• DIRECTIONS FOR THIS TASK:
The lines to copy are those holding the string "Four" in the entries below.
Top of DATASET RECORDS
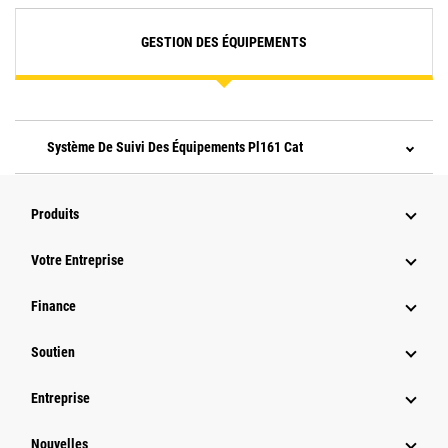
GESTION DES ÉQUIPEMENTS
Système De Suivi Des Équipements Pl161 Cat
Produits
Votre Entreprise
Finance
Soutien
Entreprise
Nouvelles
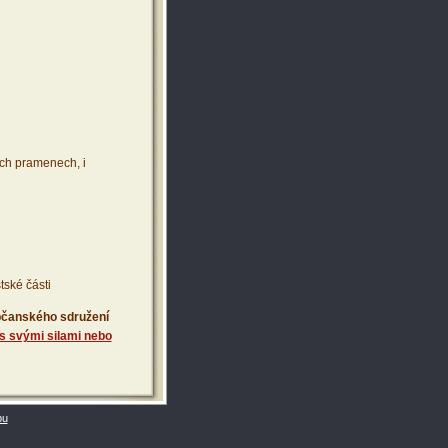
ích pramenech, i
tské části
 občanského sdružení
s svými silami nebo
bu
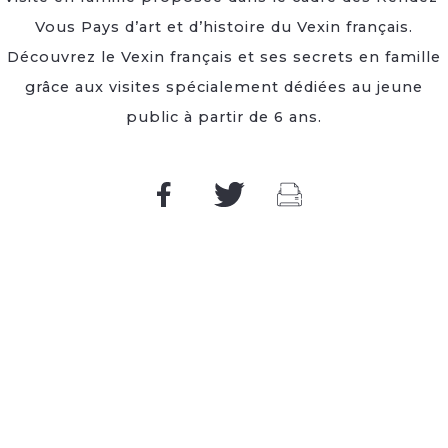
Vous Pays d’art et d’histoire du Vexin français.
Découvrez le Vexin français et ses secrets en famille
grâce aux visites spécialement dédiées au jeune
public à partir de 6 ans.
Bottom of DATASET RECORDS
Top of DATASET RECORDS
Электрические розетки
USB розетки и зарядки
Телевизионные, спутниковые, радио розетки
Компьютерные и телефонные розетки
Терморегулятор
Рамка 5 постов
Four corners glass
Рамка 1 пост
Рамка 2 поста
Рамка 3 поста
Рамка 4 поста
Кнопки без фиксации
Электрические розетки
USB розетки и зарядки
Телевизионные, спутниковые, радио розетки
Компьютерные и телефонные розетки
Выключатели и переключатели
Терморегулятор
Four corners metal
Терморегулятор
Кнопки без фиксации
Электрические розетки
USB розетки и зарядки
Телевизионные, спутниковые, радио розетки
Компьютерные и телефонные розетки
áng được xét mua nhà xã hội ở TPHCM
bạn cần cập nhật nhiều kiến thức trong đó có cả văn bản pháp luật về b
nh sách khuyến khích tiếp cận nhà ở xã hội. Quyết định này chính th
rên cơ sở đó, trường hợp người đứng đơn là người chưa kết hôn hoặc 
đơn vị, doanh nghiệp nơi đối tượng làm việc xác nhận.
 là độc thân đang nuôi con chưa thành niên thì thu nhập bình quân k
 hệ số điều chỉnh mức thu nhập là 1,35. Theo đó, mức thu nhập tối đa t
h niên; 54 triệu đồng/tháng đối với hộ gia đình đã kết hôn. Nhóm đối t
Bottom of DATASET RECORDS
• SOLUTION FOR THIS TASK:
Four corners glass
Four corners metal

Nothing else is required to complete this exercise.